§ Task:
Give the data again, word for word.

§ Given entries:
○ ○ ○ ○ ○

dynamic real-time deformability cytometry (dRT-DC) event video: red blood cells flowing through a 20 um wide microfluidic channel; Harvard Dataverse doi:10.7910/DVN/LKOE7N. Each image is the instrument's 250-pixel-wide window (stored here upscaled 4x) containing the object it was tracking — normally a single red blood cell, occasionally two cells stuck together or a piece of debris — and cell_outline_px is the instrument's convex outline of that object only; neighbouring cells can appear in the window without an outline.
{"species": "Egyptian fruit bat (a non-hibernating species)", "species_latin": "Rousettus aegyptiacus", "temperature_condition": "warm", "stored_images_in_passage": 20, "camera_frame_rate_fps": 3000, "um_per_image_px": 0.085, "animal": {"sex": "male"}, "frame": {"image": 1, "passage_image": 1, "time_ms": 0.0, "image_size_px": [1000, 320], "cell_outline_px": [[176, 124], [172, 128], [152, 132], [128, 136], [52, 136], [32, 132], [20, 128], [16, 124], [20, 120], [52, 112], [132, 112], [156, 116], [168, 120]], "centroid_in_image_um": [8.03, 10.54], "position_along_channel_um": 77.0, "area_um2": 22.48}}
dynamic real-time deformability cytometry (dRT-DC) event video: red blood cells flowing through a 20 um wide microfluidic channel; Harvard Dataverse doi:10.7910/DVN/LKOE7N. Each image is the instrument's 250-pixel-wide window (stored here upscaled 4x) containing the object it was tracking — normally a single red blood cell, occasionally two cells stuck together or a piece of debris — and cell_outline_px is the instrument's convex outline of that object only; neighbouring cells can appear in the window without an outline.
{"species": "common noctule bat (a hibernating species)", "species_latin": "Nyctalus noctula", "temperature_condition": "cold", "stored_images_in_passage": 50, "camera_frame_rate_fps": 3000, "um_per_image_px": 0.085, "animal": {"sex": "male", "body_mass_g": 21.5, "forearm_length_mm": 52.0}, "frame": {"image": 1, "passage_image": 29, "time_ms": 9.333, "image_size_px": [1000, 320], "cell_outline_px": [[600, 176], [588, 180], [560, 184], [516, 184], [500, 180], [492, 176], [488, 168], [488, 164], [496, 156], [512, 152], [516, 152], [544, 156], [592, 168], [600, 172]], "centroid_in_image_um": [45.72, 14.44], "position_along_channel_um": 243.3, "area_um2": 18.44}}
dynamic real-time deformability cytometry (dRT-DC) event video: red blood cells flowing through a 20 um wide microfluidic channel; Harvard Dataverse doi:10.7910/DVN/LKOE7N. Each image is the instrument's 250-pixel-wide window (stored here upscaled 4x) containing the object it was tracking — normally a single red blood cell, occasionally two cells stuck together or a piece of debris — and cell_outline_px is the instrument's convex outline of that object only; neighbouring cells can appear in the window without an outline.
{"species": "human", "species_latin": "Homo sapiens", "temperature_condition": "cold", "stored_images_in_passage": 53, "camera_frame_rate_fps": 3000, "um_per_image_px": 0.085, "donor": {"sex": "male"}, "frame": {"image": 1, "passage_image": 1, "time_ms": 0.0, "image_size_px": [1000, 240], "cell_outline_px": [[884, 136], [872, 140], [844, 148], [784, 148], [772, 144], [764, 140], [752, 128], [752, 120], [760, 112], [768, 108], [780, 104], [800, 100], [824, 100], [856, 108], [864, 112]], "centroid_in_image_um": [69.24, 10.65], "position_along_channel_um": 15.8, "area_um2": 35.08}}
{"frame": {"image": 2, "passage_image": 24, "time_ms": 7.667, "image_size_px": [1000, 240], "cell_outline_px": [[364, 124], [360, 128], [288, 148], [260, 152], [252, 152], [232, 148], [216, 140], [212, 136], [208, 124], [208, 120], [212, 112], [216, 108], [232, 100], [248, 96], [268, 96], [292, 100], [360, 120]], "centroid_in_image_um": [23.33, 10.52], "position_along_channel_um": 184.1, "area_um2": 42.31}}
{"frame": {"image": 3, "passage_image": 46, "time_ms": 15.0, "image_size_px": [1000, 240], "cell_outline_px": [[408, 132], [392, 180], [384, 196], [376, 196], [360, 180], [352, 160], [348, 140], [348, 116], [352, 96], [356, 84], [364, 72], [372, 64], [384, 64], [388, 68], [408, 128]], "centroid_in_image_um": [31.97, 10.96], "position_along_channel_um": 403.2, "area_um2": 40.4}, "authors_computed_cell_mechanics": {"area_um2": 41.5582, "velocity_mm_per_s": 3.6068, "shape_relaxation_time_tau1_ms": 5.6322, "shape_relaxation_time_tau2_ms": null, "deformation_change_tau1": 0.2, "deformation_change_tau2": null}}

○ ○ ○ ○ ○

§ Expected answer:
dynamic real-time deformability cytometry (dRT-DC) event video: red blood cells flowing through a 20 um wide microfluidic channel; Harvard Dataverse doi:10.7910/DVN/LKOE7N. Each image is the instrument's 250-pixel-wide window (stored here upscaled 4x) containing the object it was tracking — normally a single red blood cell, occasionally two cells stuck together or a piece of debris — and cell_outline_px is the instrument's convex outline of that object only; neighbouring cells can appear in the window without an outline.
{"species": "Egyptian fruit bat (a non-hibernating species)", "species_latin": "Rousettus aegyptiacus", "temperature_condition": "warm", "stored_images_in_passage": 20, "camera_frame_rate_fps": 3000, "um_per_image_px": 0.085, "animal": {"sex": "male"}, "frame": {"image": 1, "passage_image": 1, "time_ms": 0.0, "image_size_px": [1000, 320], "cell_outline_px": [[176, 124], [172, 128], [152, 132], [128, 136], [52, 136], [32, 132], [20, 128], [16, 124], [20, 120], [52, 112], [132, 112], [156, 116], [168, 120]], "centroid_in_image_um": [8.03, 10.54], "position_along_channel_um": 77.0, "area_um2": 22.48}}
dynamic real-time deformability cytometry (dRT-DC) event video: red blood cells flowing through a 20 um wide microfluidic channel; Harvard Dataverse doi:10.7910/DVN/LKOE7N. Each image is the instrument's 250-pixel-wide window (stored here upscaled 4x) containing the object it was tracking — normally a single red blood cell, occasionally two cells stuck together or a piece of debris — and cell_outline_px is the instrument's convex outline of that object only; neighbouring cells can appear in the window without an outline.
{"species": "common noctule bat (a hibernating species)", "species_latin": "Nyctalus noctula", "temperature_condition": "cold", "stored_images_in_passage": 50, "camera_frame_rate_fps": 3000, "um_per_image_px": 0.085, "animal": {"sex": "male", "body_mass_g": 21.5, "forearm_length_mm": 52.0}, "frame": {"image": 1, "passage_image": 29, "time_ms": 9.333, "image_size_px": [1000, 320], "cell_outline_px": [[600, 176], [588, 180], [560, 184], [516, 184], [500, 180], [492, 176], [488, 168], [488, 164], [496, 156], [512, 152], [516, 152], [544, 156], [592, 168], [600, 172]], "centroid_in_image_um": [45.72, 14.44], "position_along_channel_um": 243.3, "area_um2": 18.44}}
dynamic real-time deformability cytometry (dRT-DC) event video: red blood cells flowing through a 20 um wide microfluidic channel; Harvard Dataverse doi:10.7910/DVN/LKOE7N. Each image is the instrument's 250-pixel-wide window (stored here upscaled 4x) containing the object it was tracking — normally a single red blood cell, occasionally two cells stuck together or a piece of debris — and cell_outline_px is the instrument's convex outline of that object only; neighbouring cells can appear in the window without an outline.
{"species": "human", "species_latin": "Homo sapiens", "temperature_condition": "cold", "stored_images_in_passage": 53, "camera_frame_rate_fps": 3000, "um_per_image_px": 0.085, "donor": {"sex": "male"}, "frame": {"image": 1, "passage_image": 1, "time_ms": 0.0, "image_size_px": [1000, 240], "cell_outline_px": [[884, 136], [872, 140], [844, 148], [784, 148], [772, 144], [764, 140], [752, 128], [752, 120], [760, 112], [768, 108], [780, 104], [800, 100], [824, 100], [856, 108], [864, 112]], "centroid_in_image_um": [69.24, 10.65], "position_along_channel_um": 15.8, "area_um2": 35.08}}
{"frame": {"image": 2, "passage_image": 24, "time_ms": 7.667, "image_size_px": [1000, 240], "cell_outline_px": [[364, 124], [360, 128], [288, 148], [260, 152], [252, 152], [232, 148], [216, 140], [212, 136], [208, 124], [208, 120], [212, 112], [216, 108], [232, 100], [248, 96], [268, 96], [292, 100], [360, 120]], "centroid_in_image_um": [23.33, 10.52], "position_along_channel_um": 184.1, "area_um2": 42.31}}
{"frame": {"image": 3, "passage_image": 46, "time_ms": 15.0, "image_size_px": [1000, 240], "cell_outline_px": [[408, 132], [392, 180], [384, 196], [376, 196], [360, 180], [352, 160], [348, 140], [348, 116], [352, 96], [356, 84], [364, 72], [372, 64], [384, 64], [388, 68], [408, 128]], "centroid_in_image_um": [31.97, 10.96], "position_along_channel_um": 403.2, "area_um2": 40.4}, "authors_computed_cell_mechanics": {"area_um2": 41.5582, "velocity_mm_per_s": 3.6068, "shape_relaxation_time_tau1_ms": 5.6322, "shape_relaxation_time_tau2_ms": null, "deformation_change_tau1": 0.2, "deformation_change_tau2": null}}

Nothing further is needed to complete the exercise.